* What you should do *
Drop every picture, then repeat the records exactly.

* Information *
········

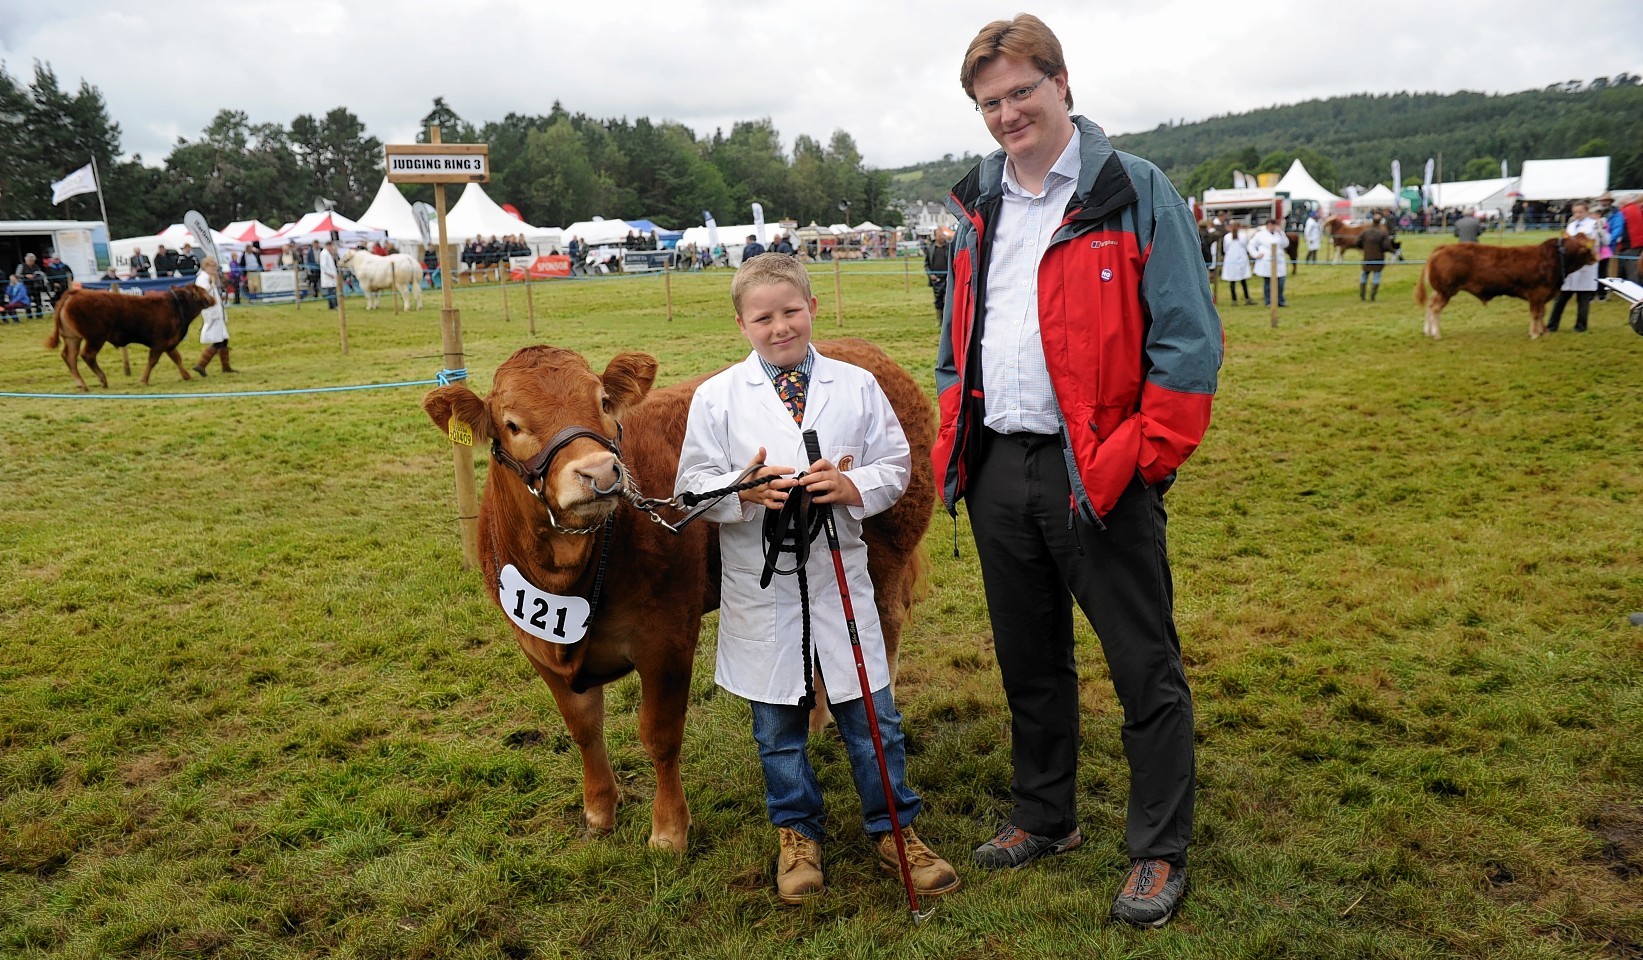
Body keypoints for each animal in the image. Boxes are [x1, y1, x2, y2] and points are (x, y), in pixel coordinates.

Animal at [46, 282, 218, 391]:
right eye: (204, 291)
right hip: (95, 337)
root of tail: (75, 293)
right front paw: (144, 380)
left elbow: (177, 359)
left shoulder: (169, 344)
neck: (176, 306)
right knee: (87, 355)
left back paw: (82, 384)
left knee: (69, 357)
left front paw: (187, 376)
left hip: (72, 338)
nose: (214, 299)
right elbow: (153, 361)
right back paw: (102, 379)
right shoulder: (159, 343)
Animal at [420, 336, 939, 848]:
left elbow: (660, 733)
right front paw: (599, 810)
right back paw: (814, 721)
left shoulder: (666, 636)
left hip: (888, 542)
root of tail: (865, 350)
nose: (598, 472)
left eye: (602, 402)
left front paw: (669, 830)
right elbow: (584, 729)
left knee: (883, 625)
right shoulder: (537, 645)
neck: (570, 572)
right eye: (511, 424)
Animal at [1419, 235, 1596, 338]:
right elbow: (1535, 314)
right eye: (1587, 249)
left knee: (1430, 305)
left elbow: (1541, 313)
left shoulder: (1544, 295)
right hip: (1445, 290)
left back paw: (1428, 331)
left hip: (1439, 290)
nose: (1596, 257)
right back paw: (1436, 334)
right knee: (1435, 308)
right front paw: (1534, 334)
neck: (1553, 259)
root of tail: (1444, 247)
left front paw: (1542, 332)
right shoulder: (1537, 293)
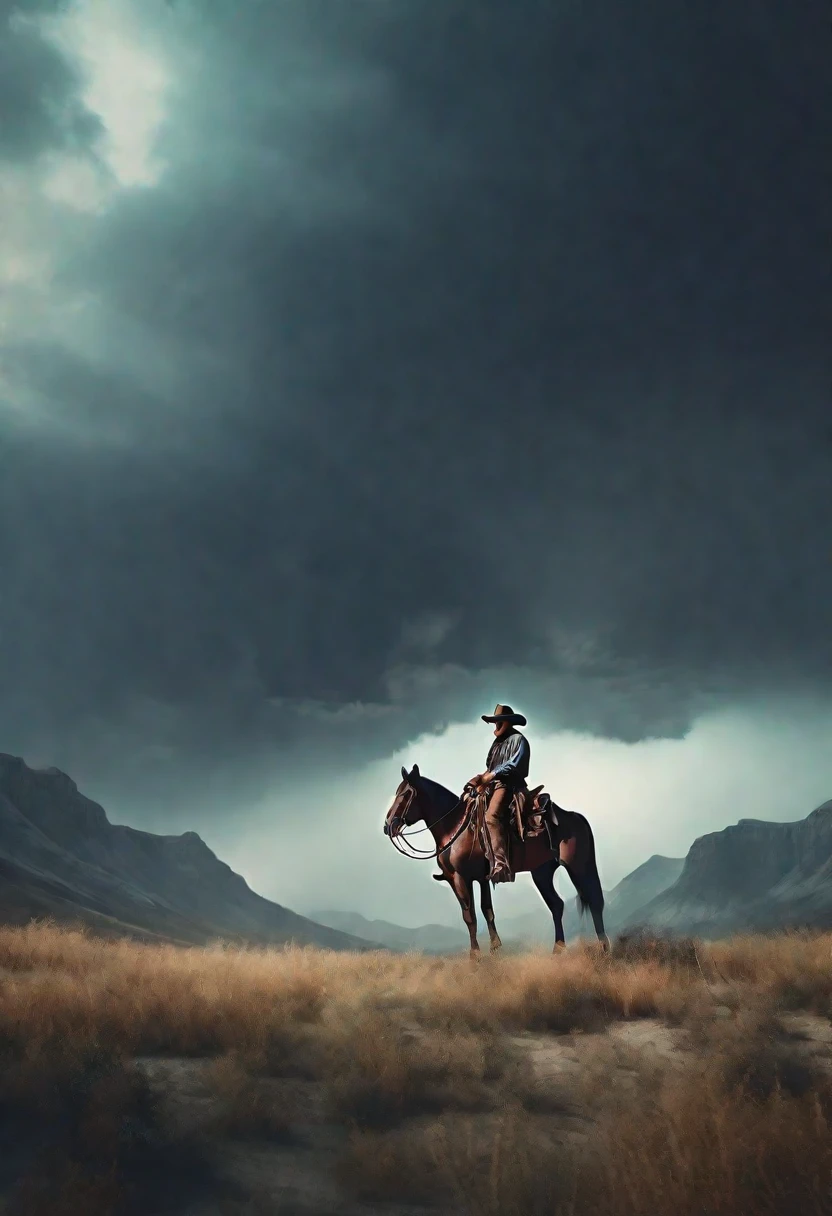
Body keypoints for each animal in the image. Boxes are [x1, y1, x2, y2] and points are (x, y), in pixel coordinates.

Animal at [384, 763, 610, 953]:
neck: (455, 827)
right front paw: (494, 948)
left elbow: (470, 916)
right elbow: (487, 911)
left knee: (595, 901)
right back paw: (558, 950)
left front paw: (475, 955)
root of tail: (576, 817)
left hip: (579, 867)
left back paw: (604, 949)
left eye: (405, 794)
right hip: (542, 873)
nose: (388, 826)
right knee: (557, 905)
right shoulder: (477, 878)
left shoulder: (460, 878)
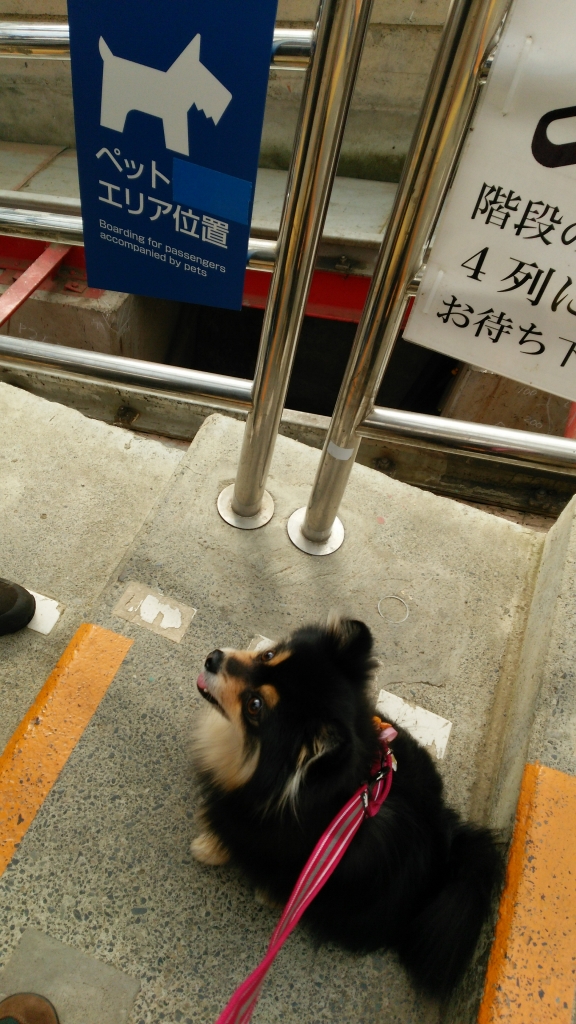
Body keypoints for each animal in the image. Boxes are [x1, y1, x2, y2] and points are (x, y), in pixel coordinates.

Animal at [192, 617, 501, 999]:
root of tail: (445, 860)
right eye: (268, 654)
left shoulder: (260, 833)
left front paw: (207, 848)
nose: (213, 658)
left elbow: (235, 839)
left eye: (255, 705)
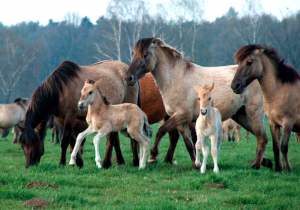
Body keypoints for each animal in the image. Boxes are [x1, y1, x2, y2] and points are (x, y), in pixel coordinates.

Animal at [124, 37, 272, 170]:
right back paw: (266, 162)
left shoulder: (181, 115)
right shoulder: (181, 120)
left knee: (261, 137)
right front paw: (196, 165)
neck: (176, 78)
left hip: (253, 113)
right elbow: (189, 143)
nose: (128, 78)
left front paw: (152, 157)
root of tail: (259, 75)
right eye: (133, 53)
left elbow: (161, 131)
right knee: (262, 137)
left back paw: (257, 166)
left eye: (145, 55)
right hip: (241, 116)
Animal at [232, 43, 300, 171]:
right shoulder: (273, 123)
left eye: (249, 62)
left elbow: (284, 146)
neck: (279, 91)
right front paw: (278, 169)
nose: (235, 86)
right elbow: (276, 146)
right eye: (238, 63)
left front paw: (287, 168)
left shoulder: (288, 122)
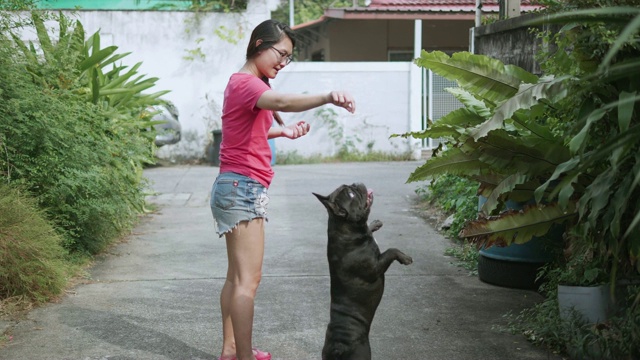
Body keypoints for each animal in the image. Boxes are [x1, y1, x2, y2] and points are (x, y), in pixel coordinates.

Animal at [312, 184, 412, 358]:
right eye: (351, 194)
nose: (355, 184)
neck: (347, 228)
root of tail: (337, 347)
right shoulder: (375, 267)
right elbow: (391, 251)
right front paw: (405, 258)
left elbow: (370, 229)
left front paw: (375, 224)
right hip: (362, 352)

········

* Solved problem *
Body keypoints for each animal in the image. Boxes are [x1, y1, x2, y2] and points are (x, y), in pixel coordinates.

Animal at [46, 282, 218, 391]:
right eye: (204, 291)
right hip: (95, 337)
root of tail: (75, 293)
right front paw: (144, 380)
left elbow: (177, 359)
left shoulder: (169, 344)
neck: (176, 306)
right knee: (87, 355)
left back paw: (82, 384)
left knee: (69, 357)
left front paw: (187, 376)
left hip: (72, 338)
nose: (214, 299)
right elbow: (153, 361)
right back paw: (102, 379)
right shoulder: (159, 343)
Animal at [420, 336, 939, 848]:
left elbow: (660, 733)
right front paw: (599, 810)
right back paw: (814, 721)
left shoulder: (666, 636)
left hip: (888, 542)
root of tail: (865, 350)
nose: (598, 472)
left eye: (602, 402)
left front paw: (669, 830)
right elbow: (584, 729)
left knee: (883, 625)
right shoulder: (537, 645)
neck: (570, 572)
right eye: (511, 424)
Animal at [1419, 235, 1596, 338]:
right elbow: (1535, 314)
right eye: (1587, 249)
left knee: (1430, 305)
left elbow: (1541, 313)
left shoulder: (1544, 295)
right hip: (1445, 290)
left back paw: (1428, 331)
left hip: (1439, 290)
nose: (1596, 257)
right back paw: (1436, 334)
right knee: (1435, 308)
right front paw: (1534, 334)
neck: (1553, 259)
root of tail: (1444, 247)
left front paw: (1542, 332)
right shoulder: (1537, 293)
Body keypoints for each animal in the image. Boxes are [x1, y1, x2, y2] and points are (x, y), in pixel coordinates.

Animal at [384, 763, 610, 953]:
neck: (455, 827)
right front paw: (494, 948)
left elbow: (470, 916)
right elbow: (487, 911)
left knee: (595, 901)
right back paw: (558, 950)
left front paw: (475, 955)
root of tail: (576, 817)
left hip: (579, 867)
left back paw: (604, 949)
left eye: (405, 794)
right hip: (542, 873)
nose: (388, 826)
right knee: (557, 905)
right shoulder: (477, 878)
left shoulder: (460, 878)
Body keypoints for each animal in the image. Boxes are [x1, y1, x2, y2] and points are (x, y), in pixel coordinates.

Animal at [192, 617, 501, 999]:
root of tail: (445, 860)
right eye: (268, 654)
left shoulder: (260, 833)
left front paw: (207, 848)
nose: (213, 658)
left elbow: (235, 839)
left eye: (255, 705)
Body keypoints for each animal in the image. Boxes are [x1, y1, x2, y2] and points are (x, y), in pixel coordinates.

Animal at [124, 37, 272, 170]:
right back paw: (266, 162)
left shoulder: (181, 115)
right shoulder: (181, 120)
left knee: (261, 137)
right front paw: (196, 165)
neck: (176, 78)
left hip: (253, 113)
right elbow: (189, 143)
nose: (128, 78)
left front paw: (152, 157)
root of tail: (259, 75)
right eye: (133, 53)
left elbow: (161, 131)
right knee: (262, 137)
left back paw: (257, 166)
left eye: (145, 55)
right hip: (241, 116)
Animal at [232, 43, 300, 171]:
right shoulder: (273, 123)
left eye: (249, 62)
left elbow: (284, 146)
neck: (279, 91)
right front paw: (278, 169)
nose: (235, 86)
right elbow: (276, 146)
right eye: (238, 63)
left front paw: (287, 168)
left shoulder: (288, 122)
Body keypoints for each animal in the image. Boxes are [x1, y1, x2, y2] and points are (x, y), in pixel coordinates.

Animal at [312, 184, 412, 358]:
right eye: (351, 194)
nose: (355, 184)
neck: (347, 228)
root of tail: (337, 347)
right shoulder: (375, 267)
right elbow: (391, 251)
right front paw: (405, 258)
left elbow: (370, 229)
left front paw: (375, 224)
right hip: (362, 352)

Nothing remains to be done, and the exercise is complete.